O Satanás saiu, e foi à praia apreciar a noite. E a sala às escuras encheu-se de beijos.
A mesa ficara posta, com a terrina destampada. E talvez, naquela escuridão, a alma faminta de d. Bias andasse em comunicações espíritas com a alma cheirosa do peixe...
Havia meia hora que estavam sós os amantes, quando o Satanás falou da porta:
- Senhor!
- Que é? saiu das trevas da sala a voz do príncipe, enfadado.
- Cousa séria.
- Ora, deixa lá as cousas sérias para amanhã, homem!
- E o capitão das guardas que aí está.
- Que espere.
- Não pode esperar. É preciso que fale já com ele.
- Vai-te para o diabo e deixa-me em paz!
- Ouça, senhor...
- Arre, vai-te! já te disse...
- Perdão! não me vou. Acabam de chegar despachos assustadores de Lisboa.

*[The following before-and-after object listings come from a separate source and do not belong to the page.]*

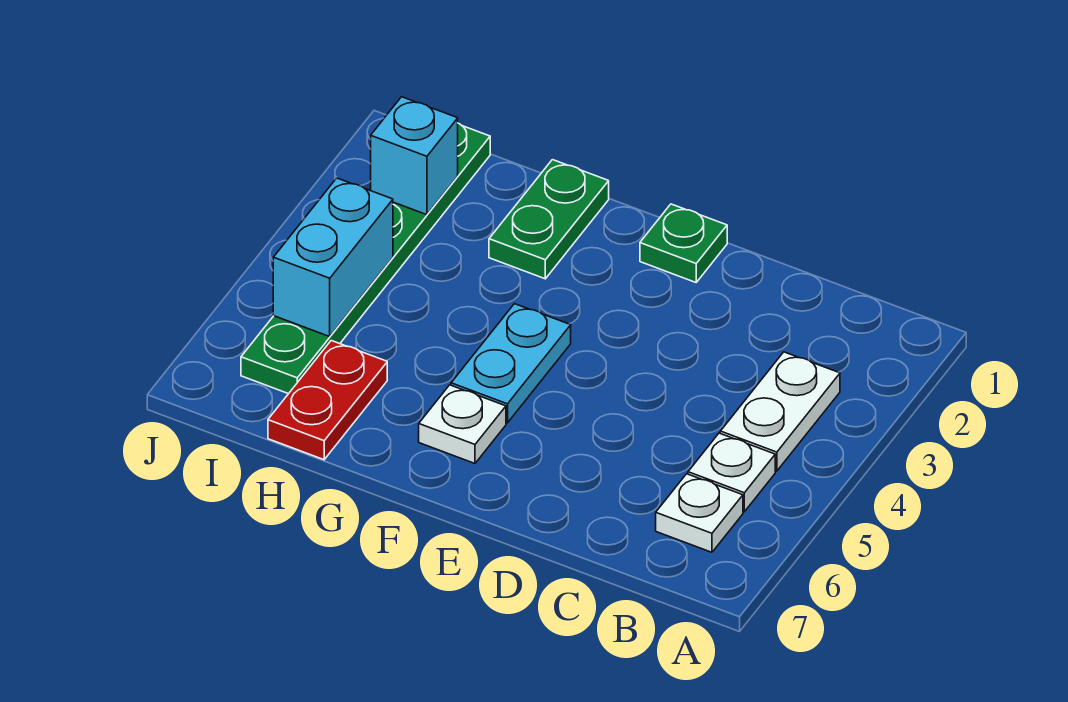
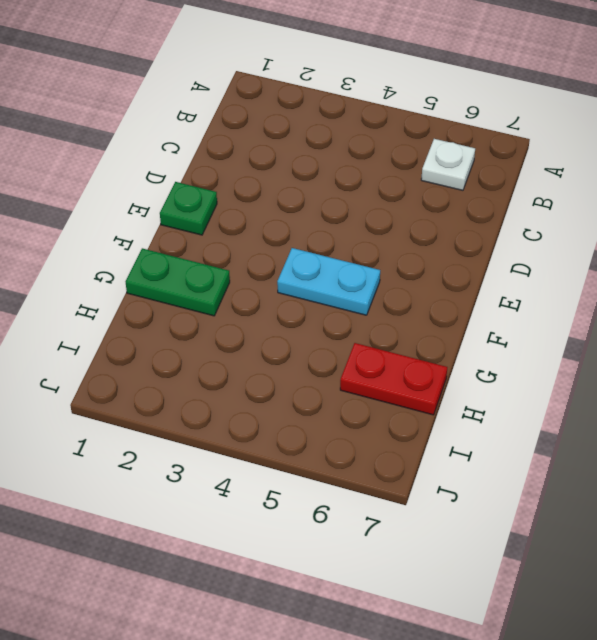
none -> white 1x2 plate [720,352,840,471]
none -> white 1x1 plate [688,433,775,512]

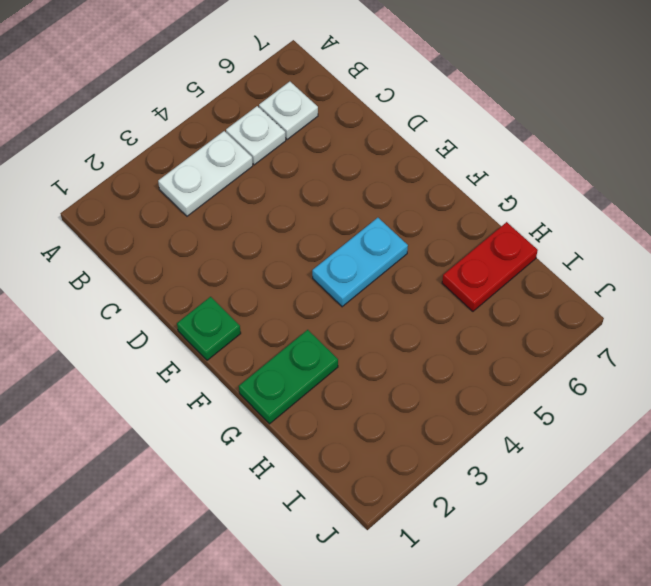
none -> white 1x1 plate [419,385,506,463]
none -> green 1x6 plate [241,123,490,394]

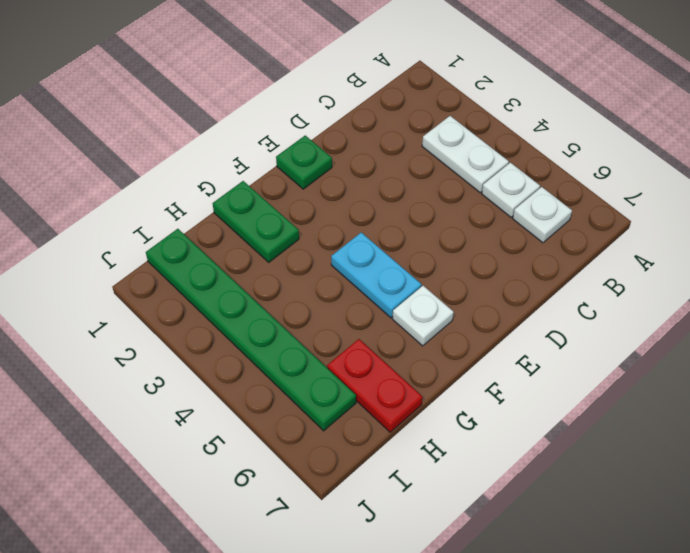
none -> cyan 1x1 brick [371,97,458,215]
none -> cyan 1x2 brick [273,178,393,337]

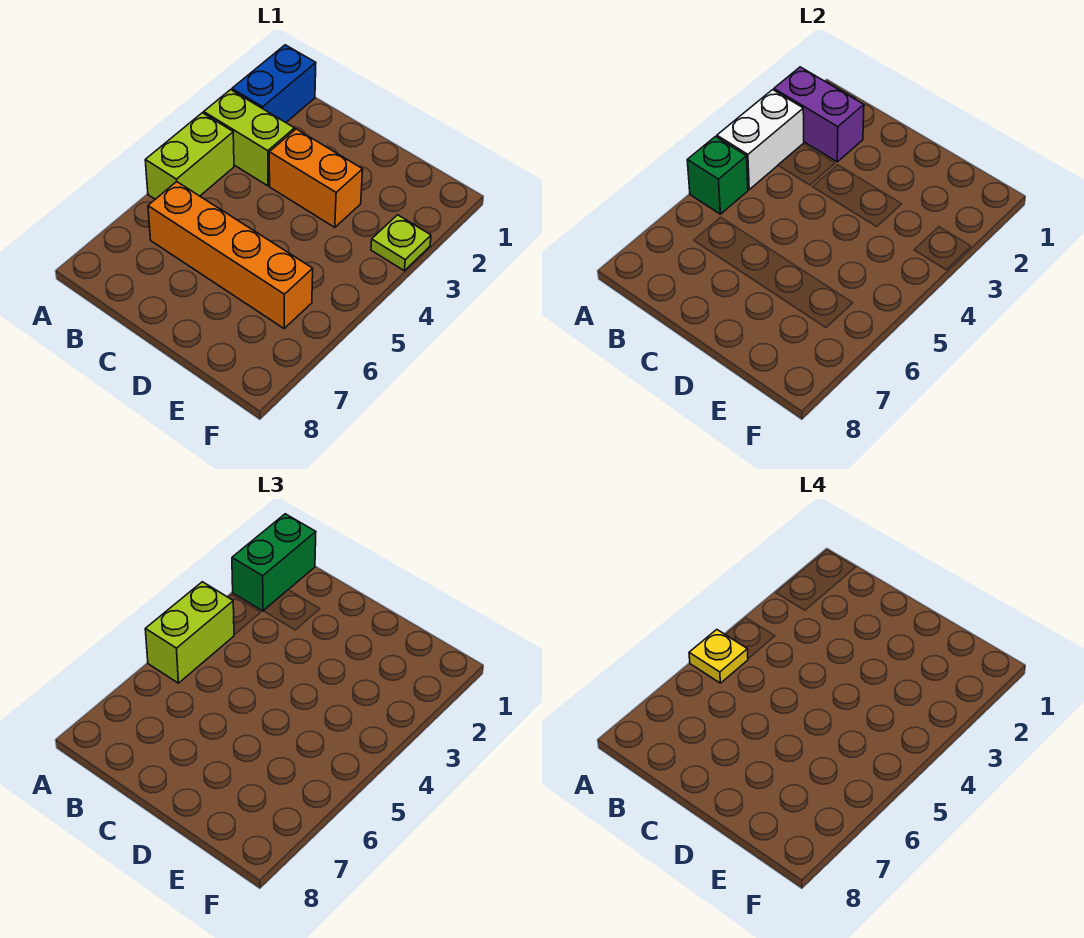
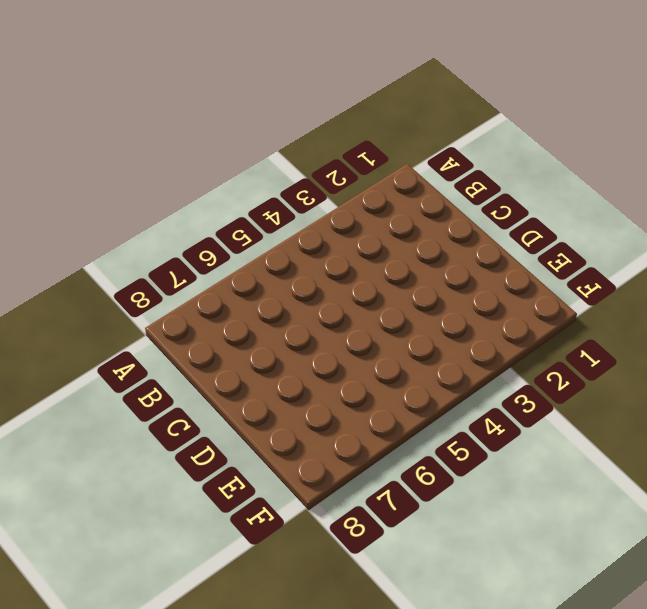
none -> blue 1x2 brick [232,45,316,122]
none -> lime 1x2 brick [204,90,295,186]
none -> lime 1x2 brick [145,113,234,199]

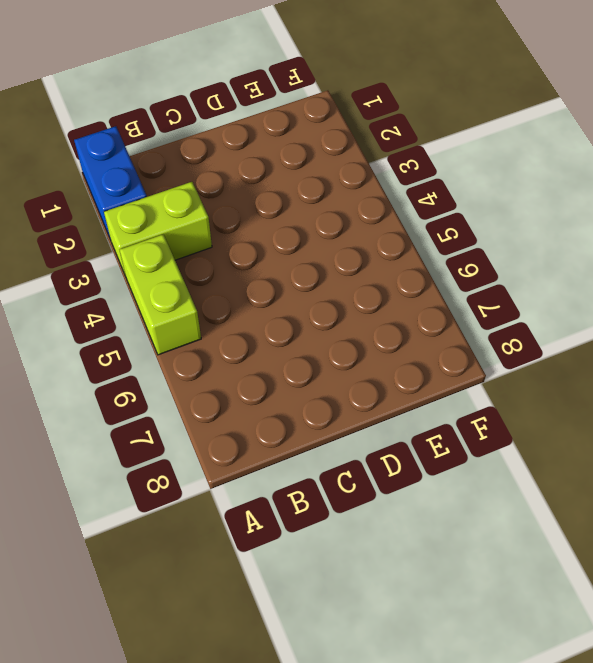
none -> orange 1x4 brick [148,182,313,328]
none -> orange 1x2 brick [269,129,363,227]
none -> lime 1x1 plate [371,215,431,271]

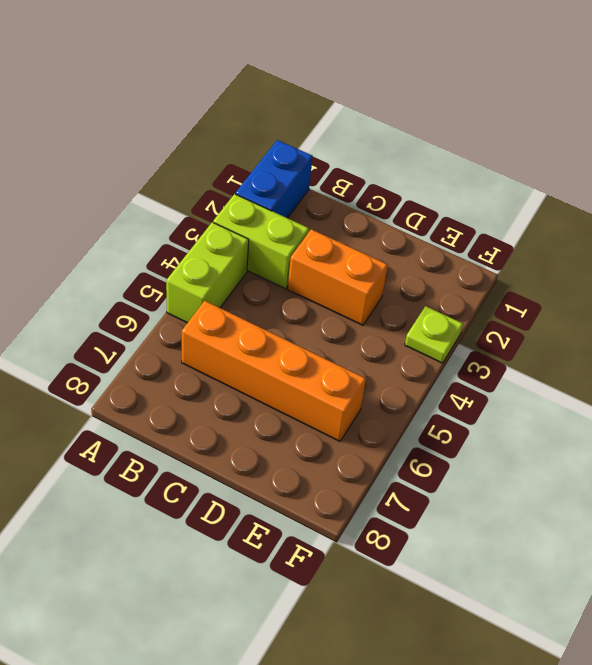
none -> purple 1x2 brick [774,67,864,162]
none -> white 1x2 brick [717,90,804,189]
none -> green 1x1 brick [687,137,748,214]

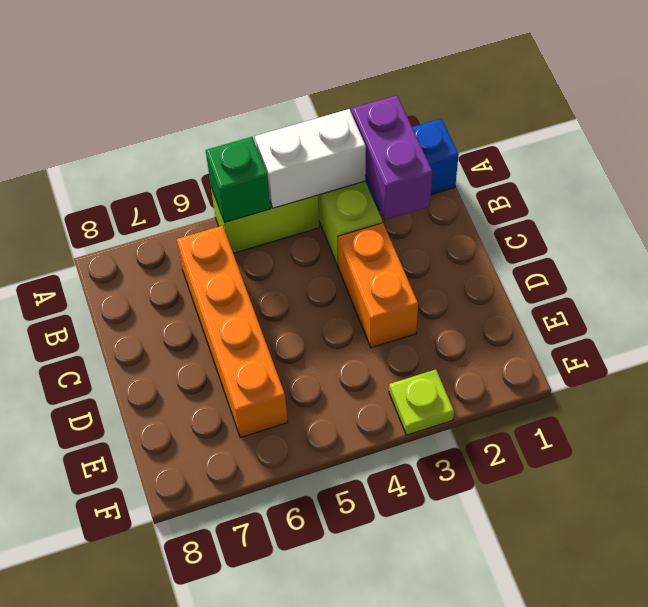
none -> green 1x2 brick [232,514,316,611]
none -> lime 1x2 brick [145,582,234,683]
none -> yellow 1x1 plate [689,630,748,683]

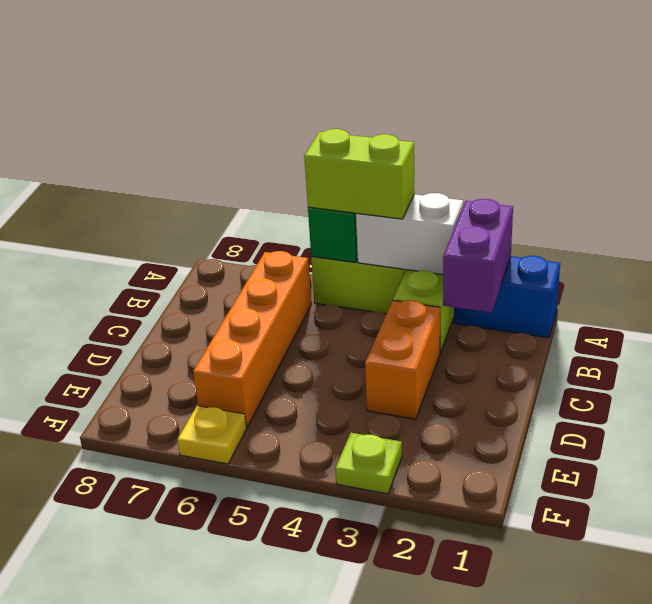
yellow 1x1 plate [177,406,246,464] -> yellow 1x1 plate moved to [689,630,748,683]
none -> green 1x2 brick [232,514,316,611]

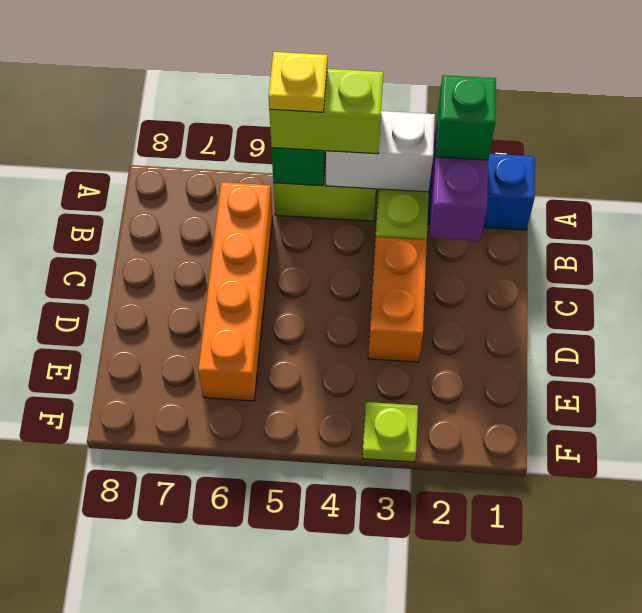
green 1x1 brick [436,75,496,160] -> green 1x2 brick [232,514,316,611]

O príncipe resolveu-se a desenlaçar-se dos braços da amante. Saiu. O capitão esperava-o. Depois de uma curta conferência, o príncipe veio despedir-se de Maria. Outra vez a sala se encheu de beijos. E o príncipe, elevando a voz, chamou pela Marta.
Ela veio logo, muito azafamada, arrastando as banhas pesadas. E ajoelhou-se, comovida, quando o seu hóspede lhe meteu na mão duas moedas de ouro.
Nessa mesma noite, o príncipe saiu de Santos, acompanhado por um regimento de cavalaria. E a madrugada despontava, banhando de ouro e fogo os píncaros de Cubatão, quando a comitiva começou a subir a serra, a caminho de S. Paulo.